**Görev A:** Kayıtlarda "kern" dizesinin geçtiği her satırı çıkar.

**Verilen metin:**

Hiç kuşkusuz Amerikanizm içeride muhalif ideolojiler açısından Kemalist sistemin aşılabilmesinde imkan sağladığı gibi karşıt yönde reaksiyonları da beslemektedir. Her şeyden önce tek parti dönemi uygulamalarından türlü ödünler verilecektir. Farklı siyasi ideolojik kesimlerin bunların hangisini destekleyip kösteklediği ise bir başka boyuttur. Birbiriyle ihtilaf oluşturan uygulamaların hepsinde tüm sosyo politik yapıların mutabakat halinde olması düşünülemez açıkçası. Uygulamaların hepsinin tek parti dönemi devam ederken sergilendiği de söylenemez. Bir bölümü çok partili yıllara karşılık gelmektedir.

**Ham kayıtlar:**
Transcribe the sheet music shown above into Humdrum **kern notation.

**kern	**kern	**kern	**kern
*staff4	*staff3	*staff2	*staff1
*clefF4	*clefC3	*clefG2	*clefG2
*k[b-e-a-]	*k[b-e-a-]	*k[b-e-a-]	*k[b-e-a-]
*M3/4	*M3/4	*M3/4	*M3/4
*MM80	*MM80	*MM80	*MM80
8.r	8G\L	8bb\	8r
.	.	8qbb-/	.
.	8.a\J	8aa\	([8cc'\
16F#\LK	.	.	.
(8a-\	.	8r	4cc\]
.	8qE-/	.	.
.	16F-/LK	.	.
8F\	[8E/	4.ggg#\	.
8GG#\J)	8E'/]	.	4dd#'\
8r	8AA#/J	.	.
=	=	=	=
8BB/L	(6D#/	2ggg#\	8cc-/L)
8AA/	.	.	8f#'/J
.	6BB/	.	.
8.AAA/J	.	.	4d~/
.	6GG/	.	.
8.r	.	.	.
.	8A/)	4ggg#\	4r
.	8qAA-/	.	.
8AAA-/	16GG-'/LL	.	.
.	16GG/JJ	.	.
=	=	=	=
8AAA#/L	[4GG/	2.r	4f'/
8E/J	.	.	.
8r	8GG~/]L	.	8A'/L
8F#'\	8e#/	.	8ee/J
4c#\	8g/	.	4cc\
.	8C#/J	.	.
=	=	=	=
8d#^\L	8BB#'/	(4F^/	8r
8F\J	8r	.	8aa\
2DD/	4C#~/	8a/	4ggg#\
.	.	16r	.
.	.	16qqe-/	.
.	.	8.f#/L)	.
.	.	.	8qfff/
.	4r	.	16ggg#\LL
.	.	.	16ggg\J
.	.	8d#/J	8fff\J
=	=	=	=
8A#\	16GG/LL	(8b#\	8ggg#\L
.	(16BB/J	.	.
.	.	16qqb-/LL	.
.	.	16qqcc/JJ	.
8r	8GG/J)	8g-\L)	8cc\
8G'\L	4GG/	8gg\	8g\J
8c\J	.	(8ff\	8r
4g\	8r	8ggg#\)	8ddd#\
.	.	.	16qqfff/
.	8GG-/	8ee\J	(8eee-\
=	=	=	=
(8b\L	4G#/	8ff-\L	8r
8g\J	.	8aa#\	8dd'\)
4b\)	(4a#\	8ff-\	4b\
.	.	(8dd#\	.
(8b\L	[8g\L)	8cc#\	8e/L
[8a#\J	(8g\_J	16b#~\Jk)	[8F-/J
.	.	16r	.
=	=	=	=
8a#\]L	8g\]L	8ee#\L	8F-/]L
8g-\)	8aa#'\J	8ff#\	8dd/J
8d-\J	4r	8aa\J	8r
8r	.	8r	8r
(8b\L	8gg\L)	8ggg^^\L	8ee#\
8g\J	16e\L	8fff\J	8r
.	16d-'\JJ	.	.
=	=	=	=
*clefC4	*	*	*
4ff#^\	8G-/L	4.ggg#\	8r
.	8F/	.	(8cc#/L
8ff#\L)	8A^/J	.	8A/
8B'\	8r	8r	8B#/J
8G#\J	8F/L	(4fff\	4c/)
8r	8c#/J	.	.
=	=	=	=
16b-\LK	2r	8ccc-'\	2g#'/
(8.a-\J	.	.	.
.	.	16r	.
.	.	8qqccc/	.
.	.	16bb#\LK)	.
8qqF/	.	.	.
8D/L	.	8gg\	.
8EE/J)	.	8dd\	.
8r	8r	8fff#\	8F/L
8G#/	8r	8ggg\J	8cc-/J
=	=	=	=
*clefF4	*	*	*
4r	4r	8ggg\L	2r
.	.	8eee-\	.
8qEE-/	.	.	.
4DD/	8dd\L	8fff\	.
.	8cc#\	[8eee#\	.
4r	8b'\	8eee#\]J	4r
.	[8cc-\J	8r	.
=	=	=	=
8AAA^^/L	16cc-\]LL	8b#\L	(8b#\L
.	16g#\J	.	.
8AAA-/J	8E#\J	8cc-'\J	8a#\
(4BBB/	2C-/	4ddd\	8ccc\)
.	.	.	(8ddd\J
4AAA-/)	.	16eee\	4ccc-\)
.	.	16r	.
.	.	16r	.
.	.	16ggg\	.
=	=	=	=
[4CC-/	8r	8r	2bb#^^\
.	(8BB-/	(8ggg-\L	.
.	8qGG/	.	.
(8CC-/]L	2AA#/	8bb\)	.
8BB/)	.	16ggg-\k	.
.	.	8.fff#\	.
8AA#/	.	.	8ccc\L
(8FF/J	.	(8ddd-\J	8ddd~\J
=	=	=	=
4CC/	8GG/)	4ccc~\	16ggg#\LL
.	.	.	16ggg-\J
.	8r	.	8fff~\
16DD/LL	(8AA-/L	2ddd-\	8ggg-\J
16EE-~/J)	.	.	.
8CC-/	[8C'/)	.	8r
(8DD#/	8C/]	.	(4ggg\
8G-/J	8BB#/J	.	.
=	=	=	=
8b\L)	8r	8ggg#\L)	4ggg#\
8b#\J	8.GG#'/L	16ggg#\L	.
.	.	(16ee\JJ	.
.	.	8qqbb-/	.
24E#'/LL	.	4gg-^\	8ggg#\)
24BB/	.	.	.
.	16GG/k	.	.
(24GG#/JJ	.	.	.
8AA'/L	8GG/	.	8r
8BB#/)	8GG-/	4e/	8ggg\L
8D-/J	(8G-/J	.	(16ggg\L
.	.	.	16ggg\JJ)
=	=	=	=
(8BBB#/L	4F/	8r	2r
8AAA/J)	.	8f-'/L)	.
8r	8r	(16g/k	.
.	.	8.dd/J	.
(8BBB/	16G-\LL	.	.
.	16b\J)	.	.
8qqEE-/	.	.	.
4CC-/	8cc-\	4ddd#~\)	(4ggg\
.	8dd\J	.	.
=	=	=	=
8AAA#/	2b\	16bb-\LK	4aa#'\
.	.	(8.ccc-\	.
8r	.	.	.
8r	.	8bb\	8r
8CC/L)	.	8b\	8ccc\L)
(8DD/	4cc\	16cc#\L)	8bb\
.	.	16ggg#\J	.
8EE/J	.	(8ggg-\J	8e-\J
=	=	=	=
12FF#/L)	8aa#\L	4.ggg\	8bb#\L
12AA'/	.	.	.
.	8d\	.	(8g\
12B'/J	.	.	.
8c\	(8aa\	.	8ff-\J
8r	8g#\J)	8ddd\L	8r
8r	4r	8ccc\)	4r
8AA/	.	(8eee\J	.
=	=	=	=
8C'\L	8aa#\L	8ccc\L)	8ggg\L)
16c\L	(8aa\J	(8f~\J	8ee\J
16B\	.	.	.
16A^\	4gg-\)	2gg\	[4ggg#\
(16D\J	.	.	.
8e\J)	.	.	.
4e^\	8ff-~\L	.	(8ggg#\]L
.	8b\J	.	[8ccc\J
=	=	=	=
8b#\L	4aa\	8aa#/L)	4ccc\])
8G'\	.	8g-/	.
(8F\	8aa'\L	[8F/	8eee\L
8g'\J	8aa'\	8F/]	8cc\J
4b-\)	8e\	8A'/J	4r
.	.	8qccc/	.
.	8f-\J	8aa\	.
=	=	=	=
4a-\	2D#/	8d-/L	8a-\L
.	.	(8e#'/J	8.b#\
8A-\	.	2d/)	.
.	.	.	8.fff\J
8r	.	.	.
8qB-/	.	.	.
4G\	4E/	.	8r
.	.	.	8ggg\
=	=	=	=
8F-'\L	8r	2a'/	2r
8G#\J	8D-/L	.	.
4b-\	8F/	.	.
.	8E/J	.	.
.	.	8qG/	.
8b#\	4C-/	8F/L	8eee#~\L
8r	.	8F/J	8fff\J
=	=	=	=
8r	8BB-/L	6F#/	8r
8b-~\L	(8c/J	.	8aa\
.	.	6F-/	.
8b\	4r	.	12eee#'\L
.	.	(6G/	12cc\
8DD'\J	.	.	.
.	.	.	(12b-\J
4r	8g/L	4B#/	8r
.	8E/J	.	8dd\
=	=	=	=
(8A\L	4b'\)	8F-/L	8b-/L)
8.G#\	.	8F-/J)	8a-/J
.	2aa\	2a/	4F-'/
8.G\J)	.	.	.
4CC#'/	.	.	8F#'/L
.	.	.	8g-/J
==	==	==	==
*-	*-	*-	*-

**Görev B:** Yukarıdaki Amerikanizm ve Kemalist sistem konulu metinde "Hiç kuşkusuz Amerikanizm" sözleriyle başlayıp "yıllara karşılık gelmektedir." sözlerine kadar süren bölümü birebir kopyala.

**Doğru yanıt A:**
Transcribe the sheet music shown above into Humdrum **kern notation.
**kern	**kern	**kern	**kern

**Doğru yanıt B:**
Hiç kuşkusuz Amerikanizm içeride muhalif ideolojiler açısından Kemalist sistemin aşılabilmesinde imkan sağladığı gibi karşıt yönde reaksiyonları da beslemektedir. Her şeyden önce tek parti dönemi uygulamalarından türlü ödünler verilecektir. Farklı siyasi ideolojik kesimlerin bunların hangisini destekleyip kösteklediği ise bir başka boyuttur. Birbiriyle ihtilaf oluşturan uygulamaların hepsinde tüm sosyo politik yapıların mutabakat halinde olması düşünülemez açıkçası. Uygulamaların hepsinin tek parti dönemi devam ederken sergilendiği de söylenemez. Bir bölümü çok partili yıllara karşılık gelmektedir.